Um exemplo paradigmático do projeto ideológico por trás da Comissão Europeia é a defesa de que o valor das indemnizações por despedimento ilegal devem ser reduzidas. Diz-se que esta proposta irá incentivar as empresas a evitar o recurso a contratos a prazo. Absolutamente ultrajante e contraproducente, pois o que se estaria a fazer era a premiar o despedimento ilegal, quando temos muito trabalho a fazer na reversão da diminuição do valor de indemnização por despedimento no país.

É o admitir de que não há saída aparente para os mecanismos que foram sendo criados nas costas dos povos: depois da novela da chantagem das sanções de há alguns meses atrás, a sequela está aí a chegar.
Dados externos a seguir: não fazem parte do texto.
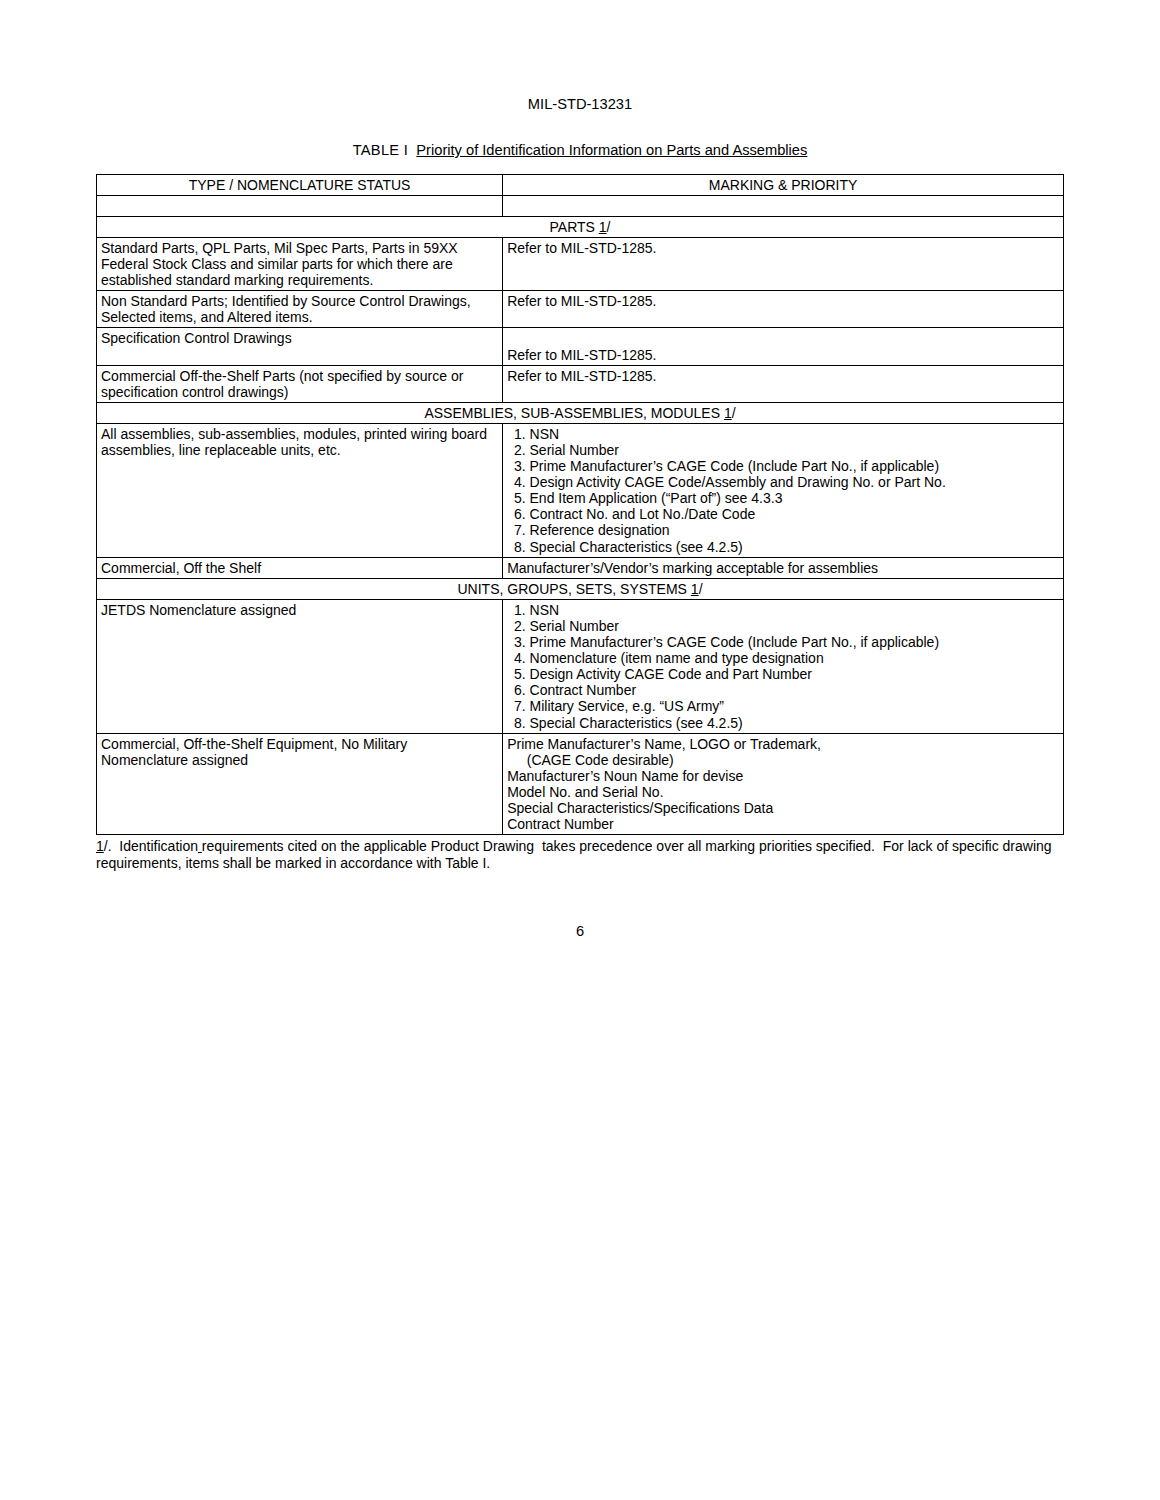MIL-STD-13231
TABLE I Priority of Identification Information on Parts and Assemblies
| TYPE / NOMENCLATURE STATUS | MARKING & PRIORITY |
| --- | --- |
| PARTS 1 / |
| Standard Parts, QPL Parts, Mil Spec Parts, Parts in 59XX Federal Stock Class and similar parts for which there are established standard marking requirements. | Refer to MIL-STD-1285. |
| Non Standard Parts; Identified by Source Control Drawings, Selected items, and Altered items. | Refer to MIL-STD-1285. |
| Specification Control Drawings | Refer to MIL-STD-1285. |
| Commercial Off-the-Shelf Parts (not specified by source or specification control drawings) | Refer to MIL-STD-1285. |
| ASSEMBLIES, SUB-ASSEMBLIES, MODULES 1 / |
| All assemblies, sub-assemblies, modules, printed wiring board assemblies, line replaceable units, etc. | NSN Serial Number Prime Manufacturer’s CAGE Code (Include Part No., if applicable) Design Activity CAGE Code/Assembly and Drawing No. or Part No. End Item Application (“Part of”) see 4.3.3 Contract No. and Lot No./Date Code Reference designation Special Characteristics (see 4.2.5) |
| Commercial, Off the Shelf | Manufacturer’s/Vendor’s marking acceptable for assemblies |
| UNITS, GROUPS, SETS, SYSTEMS 1 / |
| JETDS Nomenclature assigned | NSN Serial Number Prime Manufacturer’s CAGE Code (Include Part No., if applicable) Nomenclature (item name and type designation Design Activity CAGE Code and Part Number Contract Number Military Service, e.g. “US Army” Special Characteristics (see 4.2.5) |
| Commercial, Off-the-Shelf Equipment, No Military Nomenclature assigned | Prime Manufacturer’s Name, LOGO or Trademark, (CAGE Code desirable) Manufacturer’s Noun Name for devise Model No. and Serial No. Special Characteristics/Specifications Data Contract Number |
1/. Identification requirements cited on the applicable Product Drawing takes precedence over all marking priorities specified. For lack of specific drawing requirements, items shall be marked in accordance with Table I.
6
O enredo começa agora com o Procedimento por Desequilíbrios Económicos Excessivos no papel principal. Mas o restante guião é similar: independentemente dos resultados económicos, independentemente das consequências para as populações decorrentes da austeridade, nunca se sai de uma espiral de procedimentos por qualquer coisa excessiva que servirão sempre para chantagear os Estados.

Conclusão: o problema da Comissão Europeia não são os resultados económicos, não são os défices excessivos, o problema da Comissão Europeia é ideológico. O que está em causa é um projeto ideológico que vem sendo construído ao longo das últimas décadas pelas instituições europeias, criando um labirinto burocrático sem fim, em que quem cumpre ou quem não cumpre só será avaliado por critérios arbitrários de cada comissário.

Quando assim é, a resposta deve ser a de desobedecer a regras que só prejudicam os cidadãos e limitam a possibilidade de investimento público. Quando cortamos com o ciclo de austeridade e de cortes, a economia cresceu, o desemprego desceu e o défice baixou. Mas falta ir mais longe, em especial na necessidade de investimento público. E isso só acabando com o grilhão da dívida, que estrangula o crescimento, e recusar políticas de austeridade que revertem o caminho feito no último ano.